Lawyers PI Program


From the Desk of:
 “Clinical Correlation of Non-Disc Findings in the Narrative”
As you should know by now, in our world, the courts have accepted herniated discs as the main finding for soft tissue injuries and accept them as “serious injuries,” as defined by the courts. In some states, herniated disc is not even a player if there are no associated “functional loss” findings. Meaning, if there is bodily injury without your patient having their life interrupted by the injury, the lawyer has no case.
This is not the standard in every state, as some simply need bodily injury, yet even in those states without functional loss, the case is very weak for the lawyer. Making a case for the lawyer is not your job and never has been. As I have said before, we do not pander to the lawyer in any fashion. My job and yours is to resolve any diagnostic dilemmas that may present clinically and be extraordinarily good at documenting those findings.
One of the most frequently asked questions is how to handle the patient with no herniated disc in communicating bodily injury to the lawyer. That answer is very simple. You handle it just as you would for the patient with herniated disc. Nothing changes other than the reporting of the tests performed. However, how you triaged your patient will come under more intense scrutiny than you can imagine, without you present, if no MRI's were ordered because every lawyer looks for herniated discs in soft tissue injury cases. That is not a reason to do any tests, but you need to do it at the highest level of clinical excellence.
First, the reporting of the test in the narrative. When you report a test finding in your narrative, you must have a clinical rationale for performing the test, any test. I am NOT saying that you need to write a letter of medical necessity for that test as you would for the insurance companies. However, you must have a legally defensible rationale for that test. Rest assured, you will be cross-examined on that issue if you are expert for that case. As an example, you reported an EMG/NCV in your narrative. Do you have clinical findings of muscle weakness or radicular findings in your clinical examination? Do you have complaints of weakness or paresthesia in your history? These are valid clinical reasons to consider an EMG/NCV. It does not mean that when reporting the EMG/NCV you need to put why the test was done. Simply listing your examination findings is adequate. If you did not order the test and there are no radicular findings, be prepared by acquiring the clinical examination of the doctor who ordered the test so you can answer those questions on cross-examination.
This leads to another issue.

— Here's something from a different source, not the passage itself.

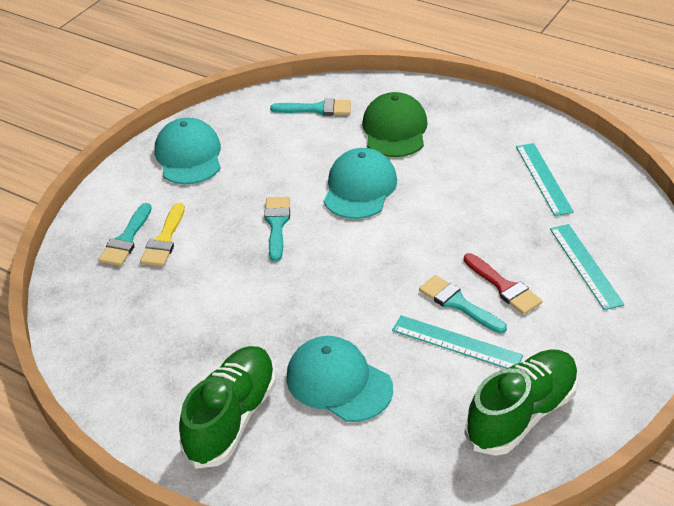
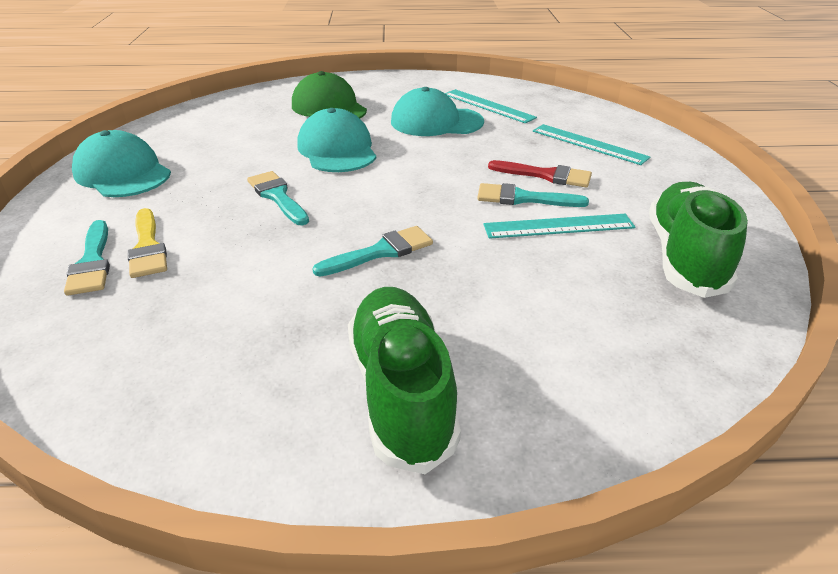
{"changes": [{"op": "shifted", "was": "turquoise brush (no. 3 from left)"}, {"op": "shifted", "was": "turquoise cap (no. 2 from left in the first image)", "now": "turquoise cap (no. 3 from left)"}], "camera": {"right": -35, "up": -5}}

If a test was done and you are not sure why, whether you agree or not, you are required by education law to gather all reports and tests from other doctors who have treated your patient in the past for similar conditions. The education department in most states, if not all, requires you to gather all past medical records on treating similar conditions even if tests were not done. You do not want to find yourself in a licensure hearing saying, “I didn’t know," or "I just didn’t do it." That is the shortest path to a career at Walmart!
Your narrative is broken into 4 parts:
Initial History: What your patient is experiencing as a result of the injury. This sets up your triage pattern of clinical evaluation and testing.
Physical Examination: Based on the history, an examination is performed and based upon those results, tests are ordered as clinically indicated to resolve any diagnostic dilemmas. Without the clinical findings, there are no “legally defensible” indications to order a test.
NOTE: Legally defensible is a phrase that means under scrutiny in any format, the fact pattern you present is 100% accurate with no gray areas. In other words, BS won’t cut it!
Test Results: As a result of the above clinical presentation, tests were performed and here is where you report what the results were. You do not explain the significance of any results, you simple list them.
Conclusion: It is here that you clinically correlate all 3 areas above and give your rationale in a conclusory format. This is also where you separate yourself from the pack. I have read such nonsense over the last few years in 1000’s of conclusions, as most doctors do not know what they are saying and and are inarticulate. You cannot quote research as that is hearsay. You cannot say things as it “might” or “may” or “should.” You need to only discuss what “is” about your patient as a result of the trauma and bodily injury. You must clinically correlate causality, bodily injury and persistent functional loss in your conclusion.
That is what makes you an expert in personal injury and as recently as last night, when I lectured to a group of lawyers in Florida, they certified that the above mentioned format is the best in the nation and it is yours. This is so good, you need to keep it a secret. A very close secret because your friend will tell someone and it will never stop, making you that much less unique in doing it right.